Data breaches are also extensively time-consuming to deal with and perhaps more expensive than you’d think.
IBM Security’s Cost of a Data Breach Report 2020 says that it can take a company up to 207 days to identify a data breach and then another 73 days to contain that breach on average.
This means a data leak can be a massive headache for a long time. You may be dealing with the fallout from a data breach for well over a year.
IBM Security also added that the average total cost of a data breach in 2020 was approximately $3.86 million, a 10% increase since 2014.
Furthermore, there are costs associated with patching up vulnerabilities, and you may need to pay compensation to customers, and your company could even be litigated.
3 Famous Cybercrime Cases and What We Can Learn From Them
If we haven’t scared you enough yet into taking precautions to protect your e-commerce operations from cybercrime, we found some horror stories to share with you as a reminder.
eBay May Have Forgotten About MFA
In 2014, eBay’s corporate network was hacked, and 145 million customers had info stolen. The hackers used multiple techniques, but eBay’s biggest fault was supposedly not using MFA.
The same year, eBay lowered sales projections by $200 million due to the breach.
Carousell Didn’t Detect a Hack for Five Months
In 2022, Carousell, a highly popular Singaporean e-commerce platform, was hacked, and the emails and phone numbers of approximately 1.95 million users were leaked.
And if this wasn’t bad enough, Carousell was only made aware in October 2022, and the hackers claimed the hack took place in May, meaning it was undetected for five months.
Amazon Always Has a Target on Their Backs
As the largest e-commerce platform, it is perhaps unsurprising that Amazon has been attacked by cybercriminals a lot.
In fact, Amazon has been hacked so many times that Michael X. Heiligenstein of Firewall Times wrote a complete full timeline of Amazon attacks up until 2022.
However, Amazon has been smart enough to work with hackers instead of against them, paying out bounties to hackers for finding security vulnerabilities.
According to Forbes, in 2021, Amazon paid out $832,135 to hackers in a live hacking event for identifying vulnerabilities.

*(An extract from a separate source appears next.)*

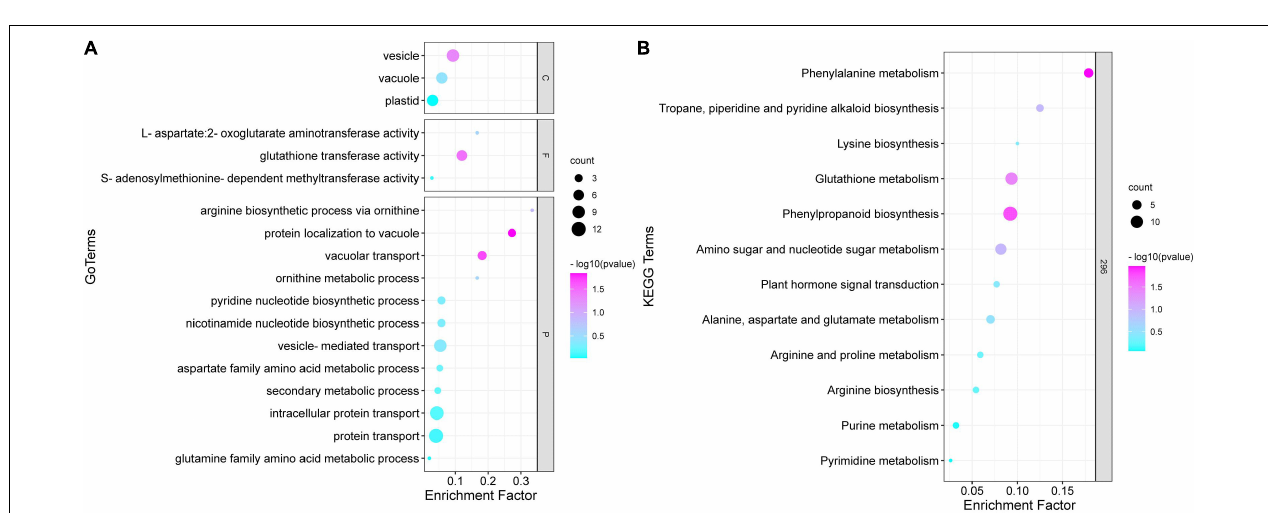
and the whole process is also involved in synthases and transporters (Dewey and Xie, 2013). Moreover, the related intermediate metabolites are jointly controlled by adjacent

Common Cyber Attacks on E-commerce Sellers
There are a plethora of different attacks e-commerce sellers can expect, though cybercriminals can be creative and add their own twist to them to make them less detectable.
According to an article by Brad Liggett of TotalRetail, there are two primary cybercrime trends to look out for in e-commerce in 2023.

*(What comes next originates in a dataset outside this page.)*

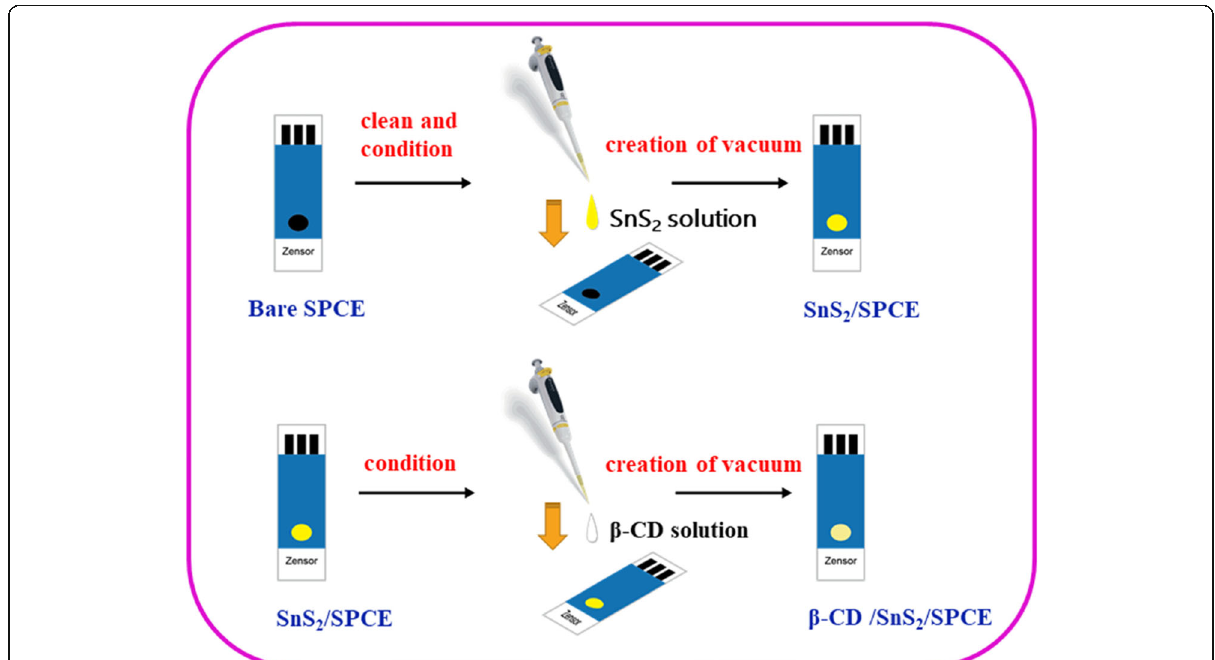
Fig. 2 The preparation and fabrication of β -CD/SnS 2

The first is ‘refunding,’ where scammers attempt to get refunds for products they didn’t buy, often exploring loopholes or attempting to emotionally manipulate customer support.
The biggest platforms are often the most common targets for this scam—Amazon, Apple, Target, and eBay.
Typically, scammers will claim that a product never arrived, the box was empty, or they received the wrong item. We recently covered how to prevent such scams in a blog post.
The second trend is phishing which has been around for decades.
Typically, a buyer receives an email saying their order is on the way (though they didn’t order anything), and they click on a link asking them to log in on a fake landing page.
Doing this gives the scammers the customer’s login details which they can then use to enter their account.
Liggett notes that investing in security tools won’t necessarily keep you safe from phishing. Often mitigating phishing comes down to knowing cybercriminals’ tactics.
One of the easiest ways to spot such email scams is unusual email addresses and spelling errors.
Phishing will likely continue to be a problem for sellers and consumers and will keep evolving.
All in all, e-commerce fraud is expected to exceed $48 billion globally in 2023, up 16% from $41 billion in 2022, according to an article by Velvet-Belle Templeman of Digital Nation.
This potential increase is tied to the risks associated with the rise of digital wallets and buy-now-pay-later.